Student nurses attend pilot course on hospice care

Categories: Education.

In May this year, a pilot course saw 15 third year student nurses from the university take part in a learning experience designed to meet their individual learning objectives in a supportive and meaningful manner.

In a change from previous arrangements, when students undertook a one day placement with one of the hospice’s clinical nurse specialists, the students took part in a structured learning experience that included an online preparatory workbook about hospice care, followed by a taught day held at the hospice’s education centre. 

During the day students, who were specialising in adult and mental health nursing, learnt about effective symptom control, family support and bereavement, and experienced the holistic approach of the hospice’s multi-disciplinary team.
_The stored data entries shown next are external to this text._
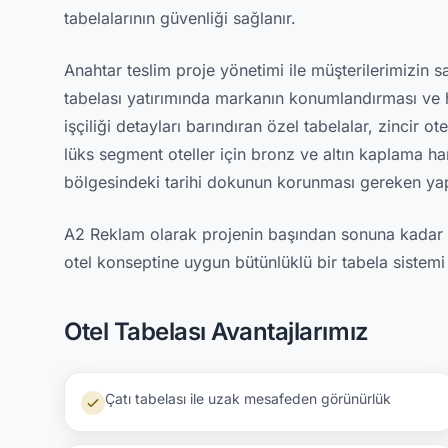
tabelalarının güvenliği sağlanır.
Anahtar teslim proje yönetimi ile müşterilerimizin 
tabelası yatırımında markanın konumlandırması ve hede
işçiliği detayları barındıran özel tabelalar, zincir o
lüks segment oteller için bronz ve altın kaplama h
bölgesindeki tarihi dokunun korunması gereken yap
A2 Reklam olarak projenin başından sonuna kadar mi
otel konseptine uygun bütünlüklü bir tabela sistemi
Otel Tabelası Avantajlarımız
Çatı tabelası ile uzak mesafeden görünürlük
The students then had the opportunity to see theory put into practice by spending a day with a member of the multi-disciplinary team, for example with one of the specialist palliative doctors and nurses, counsellors or chaplains.

Pastoral care of the students is at the heart of the new education programme and therefore students took part in a half day debrief session to ensure that each participant had met their learning objectives and to address any unresolved issues.
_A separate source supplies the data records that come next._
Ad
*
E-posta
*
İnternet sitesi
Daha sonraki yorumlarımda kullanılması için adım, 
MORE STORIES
Vanessa Gibson, Community Team Manager, said: “In the past, we had felt that the single day placements offered to students were sometimes insufficient for the level of need being expressed. Some of the students who spent a day with our clinical nurse specialists didn’t really know what they wanted to gain from the day and were unprepared for the emotional aspects of the experience.

“We were delighted that the University of Worcester were so enthusiastic about working with us to develop a new palliative care programme for students studying adult and mental health nursing. Following the success of this pilot, we are planning a further session in the autumn which will be offered to students studying adult, child or mental health nursing, with a view to holding sessions regularly in the future.”

The pilot sessions received high praise from the students that took part, who explained how the taught day enabled them to be much better prepared for the experience of shadowing a member of the multi-disciplinary team. One student commented: “I found the mock multi-disciplinary team meeting very helpful, realistic and insightful, and particularly appreciated learning about the hospice’s holistic approach to end of life care planning.”